Montag, 11. Dezember 2017
1376 - Wählscheibe
Heute klingelte mein Bürotelefon mit unterdrückter Nummer. Dran war ein Herr von und zu irgendwas, der etwas wirr immer wieder Zahlen vor sich hin murmelte und dann fragte, ob er bei der Staatsanwaltschaft rausgekommen wäre. Ich verbringe und erklärte, dass er ganz woanders angerufen hätte. Darauf hin erklärte er mir, dass er sich wohl mal wieder verwählt hätte, weil die Wählscheibe an seinem Telefon klemmt. Ich war echt erstaunt, dass es Menschen gibt, die noch Telefone mit Wählscheibe besitzen und diese sogar nutzen. Witzig war sauf jeden Fall.

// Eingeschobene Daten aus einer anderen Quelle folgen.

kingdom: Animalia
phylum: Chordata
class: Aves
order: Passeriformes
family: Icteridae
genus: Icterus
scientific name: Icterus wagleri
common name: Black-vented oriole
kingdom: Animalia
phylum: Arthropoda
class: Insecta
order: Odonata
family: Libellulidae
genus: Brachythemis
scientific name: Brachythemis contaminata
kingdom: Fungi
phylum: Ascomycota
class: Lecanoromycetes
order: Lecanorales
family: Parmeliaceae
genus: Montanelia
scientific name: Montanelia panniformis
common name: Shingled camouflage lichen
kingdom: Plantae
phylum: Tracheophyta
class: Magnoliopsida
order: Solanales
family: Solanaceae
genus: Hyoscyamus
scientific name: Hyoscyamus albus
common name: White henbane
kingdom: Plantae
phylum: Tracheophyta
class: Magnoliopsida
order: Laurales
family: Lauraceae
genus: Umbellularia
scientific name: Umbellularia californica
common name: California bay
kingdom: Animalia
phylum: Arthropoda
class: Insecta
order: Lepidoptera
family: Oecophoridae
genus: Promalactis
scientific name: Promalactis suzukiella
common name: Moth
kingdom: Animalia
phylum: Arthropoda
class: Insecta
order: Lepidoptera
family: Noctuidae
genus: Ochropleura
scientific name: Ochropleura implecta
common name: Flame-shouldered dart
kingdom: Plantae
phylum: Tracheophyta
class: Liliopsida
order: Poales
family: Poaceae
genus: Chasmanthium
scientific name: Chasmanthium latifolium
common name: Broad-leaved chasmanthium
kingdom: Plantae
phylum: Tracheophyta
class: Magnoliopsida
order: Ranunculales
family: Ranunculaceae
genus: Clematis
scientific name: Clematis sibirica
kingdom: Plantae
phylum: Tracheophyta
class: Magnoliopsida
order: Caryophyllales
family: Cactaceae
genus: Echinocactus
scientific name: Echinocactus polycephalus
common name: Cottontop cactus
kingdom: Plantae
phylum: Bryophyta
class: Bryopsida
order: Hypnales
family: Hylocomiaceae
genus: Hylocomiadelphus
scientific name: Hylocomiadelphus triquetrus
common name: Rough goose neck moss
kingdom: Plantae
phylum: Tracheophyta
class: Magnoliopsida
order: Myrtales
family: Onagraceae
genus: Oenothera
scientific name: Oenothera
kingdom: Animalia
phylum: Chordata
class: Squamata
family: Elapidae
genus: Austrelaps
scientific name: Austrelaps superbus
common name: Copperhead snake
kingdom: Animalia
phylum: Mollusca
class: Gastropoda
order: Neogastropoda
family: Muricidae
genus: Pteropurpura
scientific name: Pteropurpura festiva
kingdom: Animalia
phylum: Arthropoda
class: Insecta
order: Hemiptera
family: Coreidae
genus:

Sonntag, 10. Dezember 2017
1375 - Zu viel Schnee
Wir waren heute bei der Studienfreundin. Wir wussten, dass es schneien sollte, doch es kam wirklich viel auf einmal runter und das war dann ziemlich blöd. Die Straßen wurden natürlich erst im Hintertaunus geräumt, der Rest der Strecke war der Horror. Vor allem auch weil viele Leute sehr merkwürdig gefahren sind. Aber auch unsere Reifen sind wohl nicht mehr so toll, denn Herr Baehr hatte mehrmals Probleme beim anfahren. Ich war froh, dass ich nicht fahren musste. Und froh, als wir wieder daheim waren ohne das Auto oder uns selbst zu schrotten.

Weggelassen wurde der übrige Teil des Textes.